### Directions for this task
Please retype, without changes, the part of the article below on 3D-printed tumor models that begins at the words "The group, led" and stops after "October 18, 2018).".

### Page extract
# # # # #

The group, led by first author Dr. Ángela Sánchez-Sánchez from Clinical University Hospital Virgen de la Arrixaca, created 3D-printed tumor and organ models for four children with cancer who required an intricate surgical intervention. The 3D-printed models allowed clinicians to visualize and handle the tumor and surrounding organs and vasculature in 3D (Eur J Pediatr Surg Rep, October 18, 2018).
"Preoperative tumor evaluation and surgical strategy planning are commonly based on conventional [2D] imaging techniques," the case report authors wrote. But 3D imaging "provides a better understanding of the spatial relationships between the tumor and adjacent organs and allows [for] exploring in an interactive form the surgical anatomy."
Hoping to take advantage of the improved visualization provided by 3D-printed models, Sánchez-Sánchez and colleagues acquired either MRI or CT scans of the four patients, segmented and processed the scans using computer software, and then reconstructed the imaging data into 3D virtual models. Finally, they printed out the virtual models using a 3D printer (RoVa3D, ORD Solutions).

# # # # #

### Data
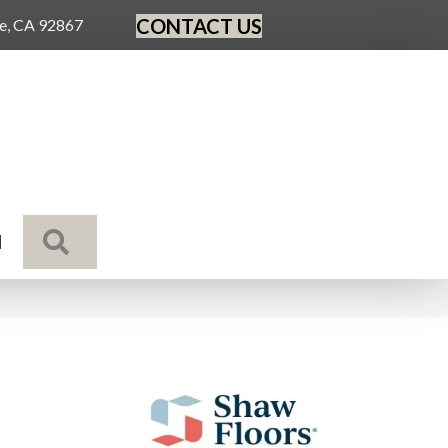
CONTACT US
ge, CA 92867
SEARCH
N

# # # # #

### Output for this task
The group, led by first author Dr. Ángela Sánchez-Sánchez from Clinical University Hospital Virgen de la Arrixaca, created 3D-printed tumor and organ models for four children with cancer who required an intricate surgical intervention. The 3D-printed models allowed clinicians to visualize and handle the tumor and surrounding organs and vasculature in 3D (Eur J Pediatr Surg Rep, October 18, 2018).